In Devonshire the peasantry still think that if anyone is troubled
with blackheads, i.e., small pimples, or boils, he may be cured
by creeping from East to West on the hands and knees nine times
beneath an arched [56] bramble bush. This is evidently a relic of
an old Dryad superstition when the angry deities who inhabited
particular trees had to be appeased before the special diseases
which they inflicted could be cured. It is worthy of remark that the
Bramble forms the subject of the oldest known apologue. When
Jonathan upbraided the men of Shechem for their base ingratitude
to his father's house, he related to them the parable of the trees
choosing a king, by whom the Bramble was finally elected, after
the olive, the fig tree, and the vine had excused themselves from
accepting this dignity.
In the Roxburghe Ballad of The Children in the Wood, occurs
the verse--
Their pretty lips with Blackberries
Were all besmeared and dyed;
And when they saw the darksome night
They sat them down, and cryed.
The French name for blackberries is mures sauvages, also
mures de haie; and in some of our provincial districts they are
known as winterpicks, growing on the Blag.

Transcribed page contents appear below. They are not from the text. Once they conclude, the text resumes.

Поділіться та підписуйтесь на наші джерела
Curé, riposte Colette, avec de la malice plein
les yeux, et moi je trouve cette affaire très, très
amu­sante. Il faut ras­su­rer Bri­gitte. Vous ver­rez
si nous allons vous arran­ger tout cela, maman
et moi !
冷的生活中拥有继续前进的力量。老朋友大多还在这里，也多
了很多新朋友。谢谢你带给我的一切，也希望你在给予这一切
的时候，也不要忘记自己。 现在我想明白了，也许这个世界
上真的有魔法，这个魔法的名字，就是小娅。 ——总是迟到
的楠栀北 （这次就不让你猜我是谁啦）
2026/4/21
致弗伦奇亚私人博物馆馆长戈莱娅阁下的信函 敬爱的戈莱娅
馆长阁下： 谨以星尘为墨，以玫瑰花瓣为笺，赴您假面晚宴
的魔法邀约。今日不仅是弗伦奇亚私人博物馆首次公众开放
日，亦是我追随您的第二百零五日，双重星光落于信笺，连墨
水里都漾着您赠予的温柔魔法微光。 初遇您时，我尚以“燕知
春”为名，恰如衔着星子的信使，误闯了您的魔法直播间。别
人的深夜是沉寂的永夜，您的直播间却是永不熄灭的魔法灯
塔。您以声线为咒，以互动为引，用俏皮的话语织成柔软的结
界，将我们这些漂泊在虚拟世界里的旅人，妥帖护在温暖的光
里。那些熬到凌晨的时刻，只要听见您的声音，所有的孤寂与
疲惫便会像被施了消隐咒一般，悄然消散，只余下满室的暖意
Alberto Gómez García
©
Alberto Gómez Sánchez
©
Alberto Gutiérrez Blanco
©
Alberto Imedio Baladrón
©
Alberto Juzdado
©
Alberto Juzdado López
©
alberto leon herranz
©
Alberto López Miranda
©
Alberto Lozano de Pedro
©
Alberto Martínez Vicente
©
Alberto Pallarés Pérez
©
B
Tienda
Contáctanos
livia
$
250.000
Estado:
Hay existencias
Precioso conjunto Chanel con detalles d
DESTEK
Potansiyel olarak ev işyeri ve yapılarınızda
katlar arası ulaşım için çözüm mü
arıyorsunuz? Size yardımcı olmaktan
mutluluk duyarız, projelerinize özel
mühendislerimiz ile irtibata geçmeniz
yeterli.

Blackberry wine, which is a trustworthy cordial astringent remedy
for looseness of the bowels, may be made thus: Measure your
berries, and bruise them, and to every gallon of the fruit add a
quart of boiling water. Let the mixture stand for twenty-four hours,
occasionally stirring; then strain off the liquid, adding to every
gallon a couple of pounds of refined sugar, and keep it in a cask
tightly corked till the following October, when it will be ripe and
rich.
A noted hair-dye is said to be made by boiling the leaves of the
bramble in strong lye, which then imparts permanently to the hair
a soft, black colour. Tom Hood, in his humorous way, described a
negro funeral [57] as going a black burying. An American poet
graphically tell us:--
Earth's full of Heaven,
And every common bush afire with God!
But only they who see take off their shoes;
The rest sit round it, and--pluck blackberries.